The Mitsubishi Starion was a sports car that was produced by Mitsubishi from 1982 to 1990. It was available as a coupe and convertible. The Starion was known for its stylish design, powerful engine, and available all-wheel drive. It was a popular choice for those who wanted a stylish and sporty car. In summary, the Mitsubishi Starion is an emblematic representation of the 1980s’ enthusiasm for turbocharged sports cars, showcasing Mitsubishi’s capability in producing performance-oriented vehicles.
Mitsubishi Starion Overview
The Mitsubishi Starion is a noteworthy sports coupe produced by Mitsubishi in the 1980s and early 1990s. It’s particularly recognized for its turbocharged performance and its place in the sports car segment during an era that saw the rise of many iconic Japanese sports cars. The Starion was a 2-door coupe with a rear-wheel-drive layout. It was powered by a series of inline-four engines, most notably with turbocharging, which gave it impressive performance for its time. Later versions, particularly the “widebody” models, were equipped with an intercooler to boost performance further. The Starion featured pop-up headlights and flared fenders, especially pronounced in the widebody versions. Its design was characteristic of the angular, wedge-shaped sports cars of the 1980s.

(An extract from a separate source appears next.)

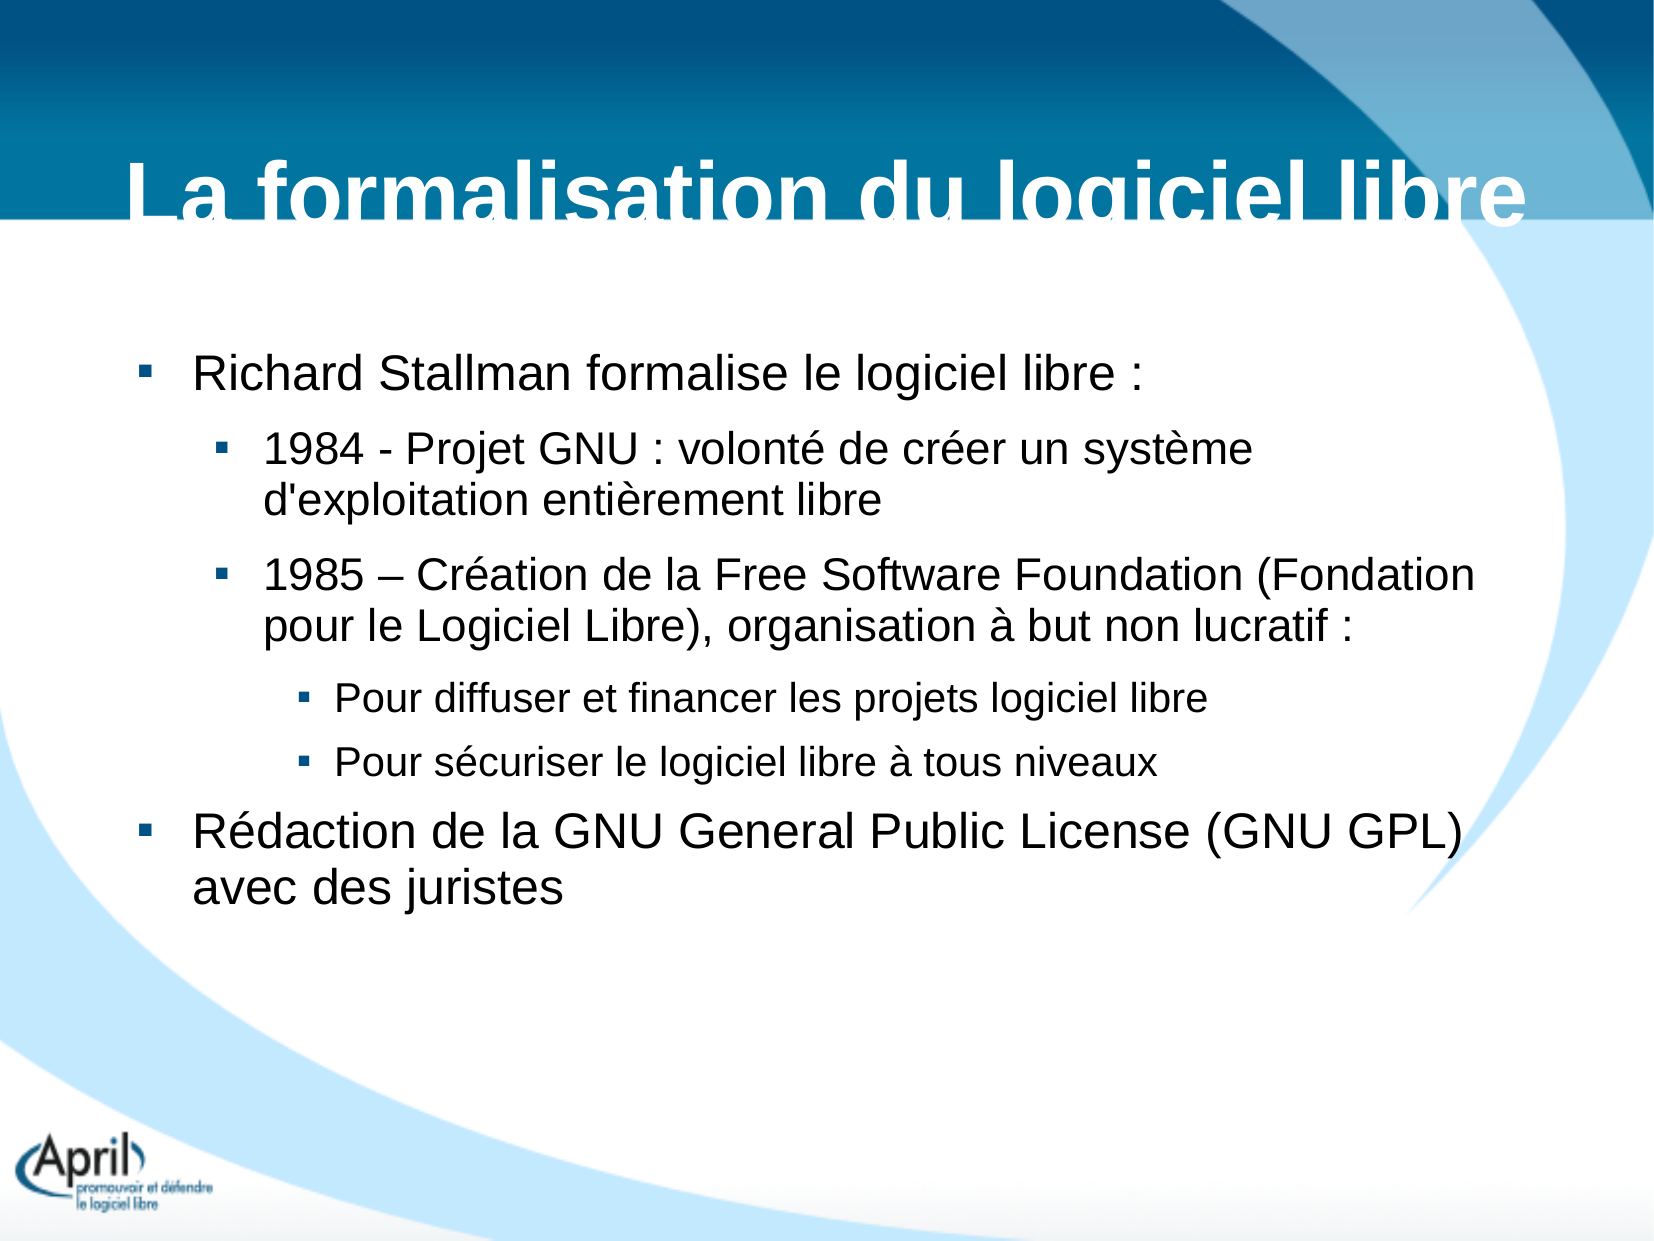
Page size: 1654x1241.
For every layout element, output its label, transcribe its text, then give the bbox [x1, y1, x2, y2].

list Richard Stallman formalise le logiciel libre : 1984 - Projet GNU : volonté de créer un système d'exploitation entièrement libre 1985 – Création de la Free Software Foundation (Fondation pour le Logiciel Libre), organisation à but non lucratif : Pour diffuser et financer les projets logiciel libre Pour sécuriser le logiciel libre à tous niveaux Rédaction de la GNU General Public License (GNU GPL) avec des juristes [121, 344, 1534, 1151]
picture [0, 0, 1654, 1241]
title La formalisation du logiciel libre [121, 83, 1534, 307]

Under a collaborative agreement with Chrysler, the Starion was also sold in North America as the Chrysler Conquest, Dodge Conquest, and Plymouth Conquest. These badge-engineered versions were largely identical to the Mitsubishi model, with minor cosmetic differences.
The Starion was Mitsubishi’s answer to the rising popularity of sports coupes, particularly from Japan. It was positioned as a performance-oriented car, especially in its turbocharged variants. The Starion competed with several other Japanese sports coupes of the era, including the Nissan 300ZX, Mazda RX-7, and Toyota Supra. The car was generally well-received, praised for its performance, especially given its turbocharged engine. However, like many cars of its era, it faced challenges related to turbo lag and the complexities of turbo maintenance.
The Starion was discontinued in 1990 and was not directly replaced in Mitsubishi’s lineup. The Starion, along with its contemporaries, has become something of a cult classic among car enthusiasts. It’s remembered as part of the wave of Japanese sports cars from the 1980s that combined performance, innovation, and relative affordability.